Racconta Avati di non avere avuto esitazioni quando si è trattato di scegliere l’attrice a cui affidare il ruolo di Sandra, la ragazza più bella di Bologna. "Ho pensato, chi era la più bella del cinema italiano negli anni ’80? Edwige, che bella lo è anche adesso". E ricorda divertito: "È meraviglioso quando proponi un nome inconsueto. La proposta suscita sconcerto, come fosse una provocazione". Ma se non ha avuto dubbi Avati, non ne ha avuti nemmeno lei, felicissima di ricevere questa proposta.
"La chiamata di Pupi è stata una specie di miracolo, un sogno che si realizza. Non facevo più niente da sette anni – ricorda – da ‘È arrivata la felicità’ di Riccardo Milani. Non che non avessi ricevuto proposte, ma si trattava di tutti ruoli che non mi facevano tornare la voglia di recitare". Bella e sexy, radiosa e gentile, l’attrice nata in Algeria nel 1948, ha conquistato anche Quentin Tarantino.
"Ha visto tutti i miei film, compresa Giovannona coscialunga disonorata con onore, perché gli piacevo come attrice ed è un cultore del cinema di un certo periodo", racconta Fenech e ricorda il film di Sergio Martino, diventato un cult. Altri tempi, e altri ruoli.

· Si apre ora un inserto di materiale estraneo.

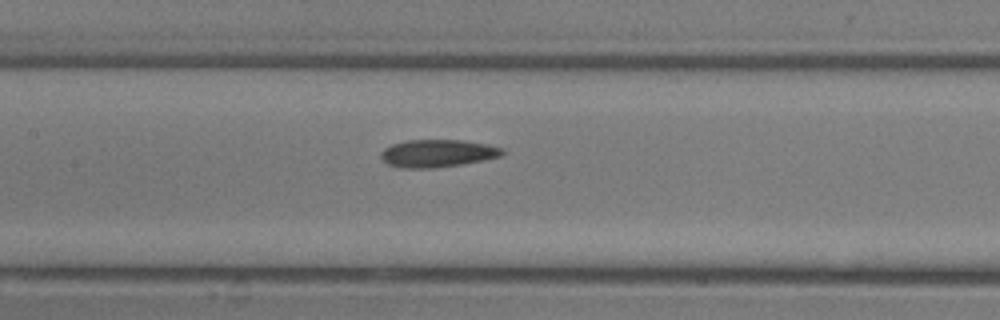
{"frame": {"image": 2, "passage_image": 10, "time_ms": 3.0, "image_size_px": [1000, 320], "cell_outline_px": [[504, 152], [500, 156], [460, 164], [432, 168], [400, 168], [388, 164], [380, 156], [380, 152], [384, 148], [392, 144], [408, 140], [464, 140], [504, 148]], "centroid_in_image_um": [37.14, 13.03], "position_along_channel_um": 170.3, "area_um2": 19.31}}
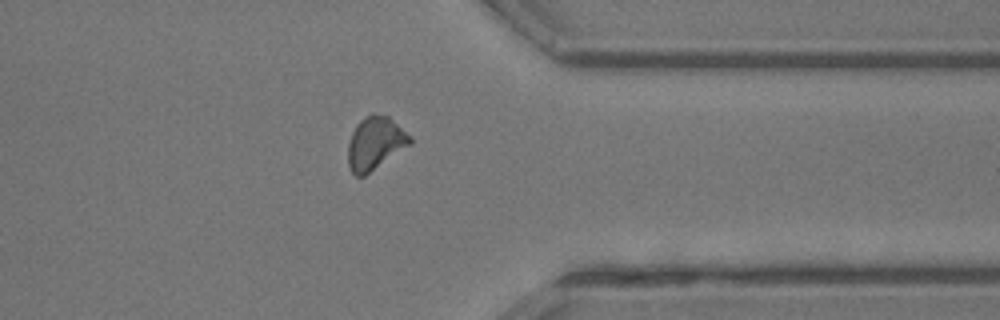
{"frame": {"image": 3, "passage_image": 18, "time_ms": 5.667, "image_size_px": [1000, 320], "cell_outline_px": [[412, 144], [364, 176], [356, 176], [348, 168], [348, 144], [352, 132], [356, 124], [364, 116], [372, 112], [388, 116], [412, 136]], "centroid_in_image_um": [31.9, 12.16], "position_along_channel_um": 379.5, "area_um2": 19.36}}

"Ho fatto tanti film, con ruoli bellissimi ma questa Sandra – dice – è quello giusto per questo momento della mia vita e della mia carriera, ora che non sono più una ragazzina ma una signora matura". Che felicità inattesa, quindi, la telefonata di Avati che l’ha raggiunta nella sua casa di Lisbona. "Una gioia incontenibile – ricorda – tanto che ho iniziato a saltare per casa, e il mio gatto insieme a me".
Un film, questo, in cui – rivela Avati – parla molto di sé. "A Bologna, subito dopo la guerra, all’angolo tra via Saragozza e via Audinot, c’era un chiosco di gelati gestito da un certo Romoli. Era un posto dove le cose che sognavi, accadevano", si racconta nel film. Marzio sognava di sposare Sandra e di avere successo come cantante, mentre Sandra voleva diventare indossatrice. Molti anni dopo, il bilancio delle loro vite registra però soprattutto delusioni e fallimenti.

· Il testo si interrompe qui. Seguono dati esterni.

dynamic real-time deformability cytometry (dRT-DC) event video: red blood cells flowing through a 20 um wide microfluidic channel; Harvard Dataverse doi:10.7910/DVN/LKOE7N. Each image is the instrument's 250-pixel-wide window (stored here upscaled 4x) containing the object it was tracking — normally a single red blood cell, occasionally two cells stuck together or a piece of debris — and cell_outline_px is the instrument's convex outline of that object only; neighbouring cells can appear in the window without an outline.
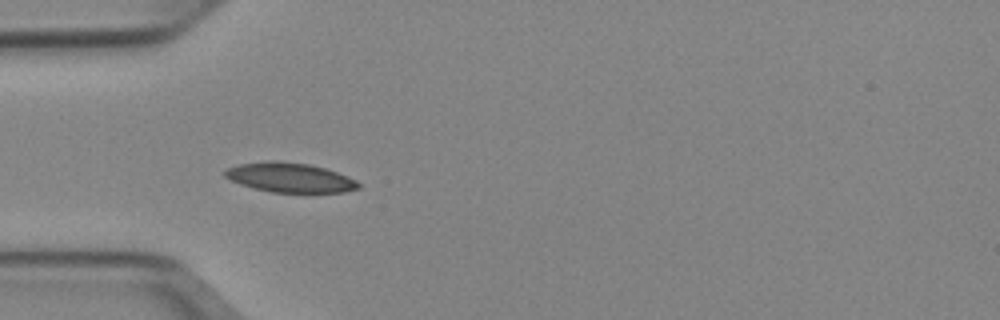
{"species": "Egyptian fruit bat (a non-hibernating species)", "species_latin": "Rousettus aegyptiacus", "temperature_condition": "cold", "stored_images_in_passage": 37, "camera_frame_rate_fps": 3000, "um_per_image_px": 0.085, "animal": {"sex": "female"}, "frame": {"image": 1, "passage_image": 1, "time_ms": 0.0, "image_size_px": [1000, 320], "cell_outline_px": [[360, 188], [344, 192], [272, 192], [252, 188], [240, 184], [224, 176], [224, 172], [228, 168], [240, 164], [268, 160], [276, 160], [308, 164], [324, 168], [348, 176], [356, 180], [360, 184]], "centroid_in_image_um": [24.64, 15.09], "position_along_channel_um": 60.4, "area_um2": 22.89}}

"Quel chiosco non c’è più ma lo conservo dentro di me – racconta Avati – e aspetto ancora che accada qualcosa di significativo, perché non sono sazio. È un film con molti elementi autobiografici anche se, raccontando la mia vita, ho la presunzione di avere raccontato anche la vita degli altri".
E già nel titolo c’è un riferimento autobiografico. "Il tempo ordinario è quello che segue la Quaresima e precede l’Avvento. Il tempo ordinario – spiega Avati – coincide con la primavera e l’estate, periodi in cui solitamente ci si sposa e anche io mi sono sposato, il 27 giugno del 1964".
Quel giorno, dopo quattro anni di tenace corteggiamento, Avati aveva finalmente portato all’altare la ragazza dei suoi sogni e che è ancora sua moglie. "Mi sembrava di essermi garantito la felicità per sempre, e pensavo che non avrei avuto più bisogno di nient’altro. Ma a ottant’anni ti guardi alle spalle – riflette il regista bolognese – e ti rendi conto che il destino di tutti è di essere dei falliti, perché i nostri sogni andavano aldilà di quello che abbiamo ottenuto".